V-J Day-plus-one was a holiday for much of the city, a day of prayer, thanksgiving, and patriotism, the main speech of the day given on the Capitol steps by Marcus Gorman, the noted criminal lawyer who had become Albany’s Demosthenes. Bart Merrigan, in his role as Albany’s commander of the American Legion, was master of ceremonies and introduced Marcus, who thanked God in his mercy for restoring justice and honor to the world, two commodities Marcus had spent his career subverting. Roscoe sent Joey Manucci up to Patsy’s summer house on the mountain with news of Cutie LaRue as a possible candidate. Patsy loved the idea and sent word back to Roscoe to hire Eddie Brodie as Cutie’s speechwriter, the man who would help Cutie lose. Brodie, an ex-newspaperman, had helped Jimmy McCoy lose in 1937 by coining his campaign remark: “I never met a woman I liked as much as my dog.”

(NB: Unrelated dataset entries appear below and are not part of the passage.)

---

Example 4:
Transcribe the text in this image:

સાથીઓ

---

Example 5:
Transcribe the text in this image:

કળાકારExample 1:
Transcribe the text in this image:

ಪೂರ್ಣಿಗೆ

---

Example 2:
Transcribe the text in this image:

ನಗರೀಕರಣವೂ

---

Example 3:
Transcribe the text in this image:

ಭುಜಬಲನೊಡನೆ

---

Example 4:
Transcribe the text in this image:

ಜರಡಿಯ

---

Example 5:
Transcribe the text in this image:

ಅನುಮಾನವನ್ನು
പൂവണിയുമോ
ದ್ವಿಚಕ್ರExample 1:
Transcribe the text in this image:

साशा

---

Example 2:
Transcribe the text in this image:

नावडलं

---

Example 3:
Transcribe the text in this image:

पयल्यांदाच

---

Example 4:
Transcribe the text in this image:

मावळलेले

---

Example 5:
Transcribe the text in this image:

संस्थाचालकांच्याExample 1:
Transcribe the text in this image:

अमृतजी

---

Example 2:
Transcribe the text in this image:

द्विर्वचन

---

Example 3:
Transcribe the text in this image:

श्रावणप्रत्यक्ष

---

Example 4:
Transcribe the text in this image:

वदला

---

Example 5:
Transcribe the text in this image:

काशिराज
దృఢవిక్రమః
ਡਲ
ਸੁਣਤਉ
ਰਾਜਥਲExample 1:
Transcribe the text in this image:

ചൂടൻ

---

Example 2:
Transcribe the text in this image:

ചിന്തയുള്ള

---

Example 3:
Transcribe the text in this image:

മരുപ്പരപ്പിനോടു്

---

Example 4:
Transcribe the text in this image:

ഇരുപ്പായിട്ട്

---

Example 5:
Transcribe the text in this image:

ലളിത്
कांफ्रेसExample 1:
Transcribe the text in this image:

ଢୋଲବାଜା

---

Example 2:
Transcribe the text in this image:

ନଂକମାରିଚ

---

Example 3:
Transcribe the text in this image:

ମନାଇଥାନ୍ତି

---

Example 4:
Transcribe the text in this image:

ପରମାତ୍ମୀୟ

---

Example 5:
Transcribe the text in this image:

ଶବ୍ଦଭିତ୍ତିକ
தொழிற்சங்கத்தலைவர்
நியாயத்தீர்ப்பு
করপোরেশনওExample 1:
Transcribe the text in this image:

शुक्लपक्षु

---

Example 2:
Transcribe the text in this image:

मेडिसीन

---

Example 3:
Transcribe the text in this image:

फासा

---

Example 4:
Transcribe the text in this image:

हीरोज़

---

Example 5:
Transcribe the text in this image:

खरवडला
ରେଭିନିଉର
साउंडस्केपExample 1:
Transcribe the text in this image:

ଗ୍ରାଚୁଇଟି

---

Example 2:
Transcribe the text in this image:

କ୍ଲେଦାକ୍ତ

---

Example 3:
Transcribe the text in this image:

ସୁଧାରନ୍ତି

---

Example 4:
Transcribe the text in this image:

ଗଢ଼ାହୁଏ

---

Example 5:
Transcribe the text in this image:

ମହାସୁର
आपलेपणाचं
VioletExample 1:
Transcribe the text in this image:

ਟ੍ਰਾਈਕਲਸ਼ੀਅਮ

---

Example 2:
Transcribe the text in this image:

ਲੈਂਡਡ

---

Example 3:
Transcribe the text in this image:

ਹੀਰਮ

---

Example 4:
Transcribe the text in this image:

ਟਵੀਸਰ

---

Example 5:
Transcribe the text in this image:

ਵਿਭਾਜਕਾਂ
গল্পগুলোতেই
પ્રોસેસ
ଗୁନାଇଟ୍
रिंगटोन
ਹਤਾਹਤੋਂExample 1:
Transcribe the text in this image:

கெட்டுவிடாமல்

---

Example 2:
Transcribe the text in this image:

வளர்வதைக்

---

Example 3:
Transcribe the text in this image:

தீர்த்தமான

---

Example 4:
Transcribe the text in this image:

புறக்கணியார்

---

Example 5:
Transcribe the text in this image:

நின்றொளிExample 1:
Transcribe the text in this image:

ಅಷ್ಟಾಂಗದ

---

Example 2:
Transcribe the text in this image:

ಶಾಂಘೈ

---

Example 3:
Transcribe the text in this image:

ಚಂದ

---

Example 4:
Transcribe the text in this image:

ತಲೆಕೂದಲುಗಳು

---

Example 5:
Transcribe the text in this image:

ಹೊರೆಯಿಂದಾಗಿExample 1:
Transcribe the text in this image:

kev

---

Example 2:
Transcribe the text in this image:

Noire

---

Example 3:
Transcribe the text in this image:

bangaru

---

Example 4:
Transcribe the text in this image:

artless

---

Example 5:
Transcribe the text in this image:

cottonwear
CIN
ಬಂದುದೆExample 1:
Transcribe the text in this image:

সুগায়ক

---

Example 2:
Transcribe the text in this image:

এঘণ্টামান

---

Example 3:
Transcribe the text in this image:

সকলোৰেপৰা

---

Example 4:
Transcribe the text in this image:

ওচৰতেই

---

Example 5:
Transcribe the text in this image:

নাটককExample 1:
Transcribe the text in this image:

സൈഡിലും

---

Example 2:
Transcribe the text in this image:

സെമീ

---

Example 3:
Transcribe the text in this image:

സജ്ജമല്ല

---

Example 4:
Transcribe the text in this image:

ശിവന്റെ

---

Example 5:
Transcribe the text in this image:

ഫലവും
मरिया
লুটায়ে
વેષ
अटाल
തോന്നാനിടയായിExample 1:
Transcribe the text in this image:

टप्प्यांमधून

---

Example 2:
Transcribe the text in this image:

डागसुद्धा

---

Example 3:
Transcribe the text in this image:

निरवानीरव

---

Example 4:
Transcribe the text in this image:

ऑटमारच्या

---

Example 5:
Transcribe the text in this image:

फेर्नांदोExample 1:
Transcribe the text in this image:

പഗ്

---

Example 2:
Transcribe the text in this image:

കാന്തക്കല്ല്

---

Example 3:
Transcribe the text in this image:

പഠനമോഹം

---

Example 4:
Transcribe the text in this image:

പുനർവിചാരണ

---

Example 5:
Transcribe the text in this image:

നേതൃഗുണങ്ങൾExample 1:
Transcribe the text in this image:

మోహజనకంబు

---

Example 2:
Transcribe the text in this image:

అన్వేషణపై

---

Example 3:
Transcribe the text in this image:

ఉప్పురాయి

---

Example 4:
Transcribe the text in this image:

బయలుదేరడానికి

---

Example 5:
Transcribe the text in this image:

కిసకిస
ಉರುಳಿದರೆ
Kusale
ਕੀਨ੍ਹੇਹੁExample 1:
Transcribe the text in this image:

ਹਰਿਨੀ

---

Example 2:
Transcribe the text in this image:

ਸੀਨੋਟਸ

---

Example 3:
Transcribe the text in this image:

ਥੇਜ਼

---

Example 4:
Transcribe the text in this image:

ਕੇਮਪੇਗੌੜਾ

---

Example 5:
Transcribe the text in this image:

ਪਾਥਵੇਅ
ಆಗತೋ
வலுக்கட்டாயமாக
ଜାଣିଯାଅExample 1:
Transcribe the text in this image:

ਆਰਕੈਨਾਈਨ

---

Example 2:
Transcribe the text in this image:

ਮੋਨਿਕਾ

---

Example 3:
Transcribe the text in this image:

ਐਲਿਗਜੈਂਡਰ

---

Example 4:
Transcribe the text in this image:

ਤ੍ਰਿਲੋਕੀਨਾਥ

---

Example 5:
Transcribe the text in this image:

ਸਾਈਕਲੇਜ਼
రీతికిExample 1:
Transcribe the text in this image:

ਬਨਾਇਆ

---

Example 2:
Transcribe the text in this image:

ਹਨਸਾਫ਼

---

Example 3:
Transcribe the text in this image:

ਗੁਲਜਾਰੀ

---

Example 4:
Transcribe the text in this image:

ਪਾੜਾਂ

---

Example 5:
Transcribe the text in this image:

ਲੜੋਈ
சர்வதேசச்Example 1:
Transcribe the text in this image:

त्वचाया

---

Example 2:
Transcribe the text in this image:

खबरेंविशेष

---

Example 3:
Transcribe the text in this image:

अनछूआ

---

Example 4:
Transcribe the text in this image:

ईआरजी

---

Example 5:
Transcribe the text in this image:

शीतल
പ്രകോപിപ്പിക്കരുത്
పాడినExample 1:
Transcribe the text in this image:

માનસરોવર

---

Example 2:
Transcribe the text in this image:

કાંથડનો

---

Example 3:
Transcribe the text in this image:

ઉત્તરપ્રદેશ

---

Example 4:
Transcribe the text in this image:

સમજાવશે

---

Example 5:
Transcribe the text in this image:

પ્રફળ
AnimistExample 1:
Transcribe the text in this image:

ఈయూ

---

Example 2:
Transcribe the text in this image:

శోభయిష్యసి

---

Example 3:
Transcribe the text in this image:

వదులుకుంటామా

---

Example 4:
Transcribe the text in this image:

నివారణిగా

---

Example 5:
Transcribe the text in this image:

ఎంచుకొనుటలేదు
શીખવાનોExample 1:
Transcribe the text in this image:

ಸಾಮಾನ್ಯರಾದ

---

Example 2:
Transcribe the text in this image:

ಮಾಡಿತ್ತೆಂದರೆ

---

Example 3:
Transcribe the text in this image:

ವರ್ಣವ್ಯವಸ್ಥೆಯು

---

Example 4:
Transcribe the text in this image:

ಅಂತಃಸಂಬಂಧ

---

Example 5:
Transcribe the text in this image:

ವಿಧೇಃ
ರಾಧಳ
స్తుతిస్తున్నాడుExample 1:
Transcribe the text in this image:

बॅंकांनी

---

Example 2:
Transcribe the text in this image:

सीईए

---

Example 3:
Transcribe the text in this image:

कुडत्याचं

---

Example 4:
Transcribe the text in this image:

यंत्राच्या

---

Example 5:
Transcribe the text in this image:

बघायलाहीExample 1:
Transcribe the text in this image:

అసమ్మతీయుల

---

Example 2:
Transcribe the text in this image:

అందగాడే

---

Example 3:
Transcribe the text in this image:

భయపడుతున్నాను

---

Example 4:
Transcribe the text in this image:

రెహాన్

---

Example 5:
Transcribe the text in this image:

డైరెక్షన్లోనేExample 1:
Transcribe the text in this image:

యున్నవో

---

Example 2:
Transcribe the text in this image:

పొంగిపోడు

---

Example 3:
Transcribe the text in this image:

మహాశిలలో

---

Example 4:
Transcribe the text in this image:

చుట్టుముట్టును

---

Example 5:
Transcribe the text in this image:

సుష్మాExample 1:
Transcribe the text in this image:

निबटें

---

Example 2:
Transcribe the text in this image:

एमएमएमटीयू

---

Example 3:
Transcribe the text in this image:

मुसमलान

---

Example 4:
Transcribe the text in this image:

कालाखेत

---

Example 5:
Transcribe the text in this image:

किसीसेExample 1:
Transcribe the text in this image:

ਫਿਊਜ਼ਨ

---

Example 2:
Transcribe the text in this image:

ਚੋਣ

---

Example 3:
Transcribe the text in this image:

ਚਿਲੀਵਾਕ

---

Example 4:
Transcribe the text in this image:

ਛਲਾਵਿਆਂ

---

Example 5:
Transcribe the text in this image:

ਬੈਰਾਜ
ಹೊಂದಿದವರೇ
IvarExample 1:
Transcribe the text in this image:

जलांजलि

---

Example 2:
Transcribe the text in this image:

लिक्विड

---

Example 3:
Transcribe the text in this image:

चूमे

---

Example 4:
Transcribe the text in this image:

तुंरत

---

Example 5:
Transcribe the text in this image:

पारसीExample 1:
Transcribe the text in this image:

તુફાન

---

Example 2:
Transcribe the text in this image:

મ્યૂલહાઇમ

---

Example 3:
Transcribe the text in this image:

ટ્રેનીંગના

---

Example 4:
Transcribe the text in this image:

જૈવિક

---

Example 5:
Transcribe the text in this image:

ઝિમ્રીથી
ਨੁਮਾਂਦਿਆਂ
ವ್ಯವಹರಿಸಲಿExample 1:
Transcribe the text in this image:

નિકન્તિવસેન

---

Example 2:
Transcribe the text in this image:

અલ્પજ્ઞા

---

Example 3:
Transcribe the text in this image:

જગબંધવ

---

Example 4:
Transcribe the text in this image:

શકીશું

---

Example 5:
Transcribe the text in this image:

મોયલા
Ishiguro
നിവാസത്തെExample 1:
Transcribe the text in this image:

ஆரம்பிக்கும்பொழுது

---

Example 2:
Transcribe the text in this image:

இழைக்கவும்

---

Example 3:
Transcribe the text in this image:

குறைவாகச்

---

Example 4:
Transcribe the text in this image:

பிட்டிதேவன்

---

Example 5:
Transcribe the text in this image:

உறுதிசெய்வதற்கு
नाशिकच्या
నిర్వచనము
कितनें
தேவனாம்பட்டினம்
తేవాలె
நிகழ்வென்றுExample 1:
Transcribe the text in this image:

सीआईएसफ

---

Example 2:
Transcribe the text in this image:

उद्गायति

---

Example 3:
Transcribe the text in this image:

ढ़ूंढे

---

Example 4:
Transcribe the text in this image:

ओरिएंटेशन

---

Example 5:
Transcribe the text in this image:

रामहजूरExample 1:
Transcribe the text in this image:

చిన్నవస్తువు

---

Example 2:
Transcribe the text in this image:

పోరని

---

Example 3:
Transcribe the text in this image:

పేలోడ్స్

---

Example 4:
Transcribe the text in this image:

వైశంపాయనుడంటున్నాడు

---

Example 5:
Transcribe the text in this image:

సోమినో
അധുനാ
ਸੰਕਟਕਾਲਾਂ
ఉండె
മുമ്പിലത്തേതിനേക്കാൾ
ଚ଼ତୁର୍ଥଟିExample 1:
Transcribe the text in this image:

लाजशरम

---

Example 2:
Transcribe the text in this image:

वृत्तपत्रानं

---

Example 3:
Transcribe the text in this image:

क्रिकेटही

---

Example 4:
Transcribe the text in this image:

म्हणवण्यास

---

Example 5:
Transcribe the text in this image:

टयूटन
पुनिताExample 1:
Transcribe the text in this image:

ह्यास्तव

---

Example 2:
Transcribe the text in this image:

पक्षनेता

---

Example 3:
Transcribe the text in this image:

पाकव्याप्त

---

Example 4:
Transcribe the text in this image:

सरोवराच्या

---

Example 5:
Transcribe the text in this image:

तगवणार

At late morning Veronica called Roscoe to say Elisha woke with a headache but was feeling better, and talking about going to the office in the afternoon. Roscoe spent half the day in bed with his ice bag, ate supper alone in the hotel dining room, then went back to bed. A phone call woke him and he sat up in the darkness to answer it: 4 a.m. on the luminous face of his alarm clock. He heard Gladys Meehan say, “It’s Elisha, Roscoe.” He switched on the bed-table light, and there was Elisha on the wall in that famous photo with Roscoe and Patsy, election night, 1921, when those three young rebels, their smiles exuding power and joy at taking City Hall back from the Republicans, were about to found the new city of war and love.